L’isola in cui si muove non è solo un luogo geografico: è uno spazio dell’anima. Selvaggia, luminosa, piena di silenzi e presagi. C’è qualcosa di mitico nell’aria che si respira tra le pagine, come se ogni gesto avesse un peso simbolico, come se crescere fosse un rito di passaggio antico e inevitabile. Il mare diventa confine e promessa insieme, paura e libertà.
La scrittura di Michele Del Vecchio è intensa, a tratti tagliente, ma sempre profondamente sensibile. Non protegge il lettore, non smussa i conflitti. Li lascia accadere. E proprio per questo risultano autentici. Il romanzo parla di identità, di desiderio, di scelte che cambiano direzione alla vita. Di quell’orizzonte che, a un certo punto, si curva e ci obbliga a rimettere tutto in discussione.

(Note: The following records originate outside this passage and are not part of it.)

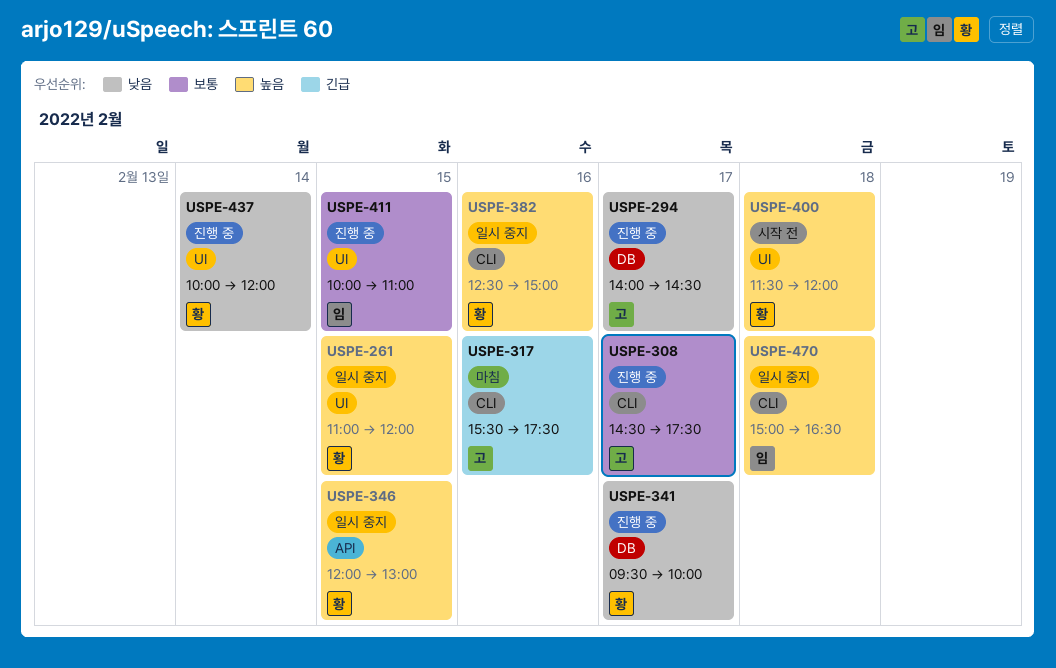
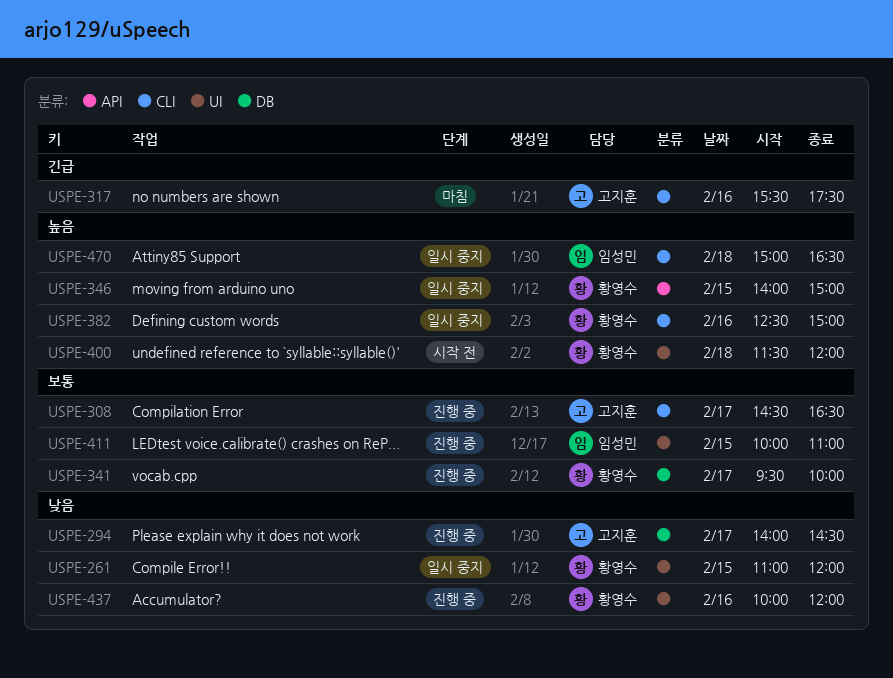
USPE-261, priority: 높음 -> 낮음
USPE-308, ends: 17:30 -> 16:30
USPE-341, priority: 낮음 -> 보통
USPE-346, begins: 12:00 -> 14:00
USPE-346, ends: 13:00 -> 15:00
USPE-437, day: Feb 14 -> Feb 16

Mi ha colpita la delicatezza con cui viene raccontato il desiderio di essere riconosciuti. Di trovare il proprio posto nel mondo senza tradire ciò che si è. È un libro che non offre risposte semplici, ma apre domande profonde. E forse è proprio questo il suo valore più grande. Ho chiuso l’ultima pagina lentamente, quasi con riluttanza. Avevo bisogno di silenzio. Perché alcune storie non si esauriscono nella lettura: continuano a risuonare dentro, come un’eco.
Dal punto di vista letterario, Michele Del Vecchio mostra una maturità stilistica notevole: alterna momenti di prosa poetica a passaggi più crudi e diretti, riuscendo a trasmettere tensione emotiva senza scadere in retorica. La costruzione dei personaggi è credibile e multilivello: ogni figura, anche secondaria, ha uno spessore psicologico che contribuisce a rendere l’universo narrativo coerente e vivido. L’uso di simboli — il mare, l’isola, gli oggetti quotidiani — arricchisce il racconto di valenze archetipiche, trasformando la vicenda di Leda in una vera esperienza universale sul passaggio dall’infanzia all’adolescenza e alla consapevolezza di sé.
Lo consiglio a chi ama i romanzi di formazione intensi e non convenzionali. A chi cerca storie capaci di esplorare le zone più fragili e potenti dell’adolescenza. A chi non ha paura di letture emotivamente forti. E a chi, almeno una volta, ha sentito l’orizzonte cambiare forma davanti ai propri occhi. Non offre risposte semplici, ma apre domande profonde, ricordando quel senso di straniamento e meraviglia che troviamo nei romanzi di formazione classici, da Il giovane Holden di J.D. Salinger fino a Norwegian Wood di Haruki Murakami.
Ho chiuso l’ultima pagina lentamente, quasi con riluttanza. Avevo bisogno di silenzio. Perché alcune storie non si esauriscono nella lettura: continuano a risuonare dentro, come un’eco.
Michele Del Vecchio è nato a Palermo nel 1994. Ha trascorso l’infanzia su un’isola, per poi trasferirsi in Molise. Oggi vive a Torino, e insegna Lettere al liceo. Dal 2012 cura il blog letterario Diario di una dipendenza. Con questo romanzo, il suo esordio, è stato finalista nella Sezione Giovani del Premio Neri Pozza 2021.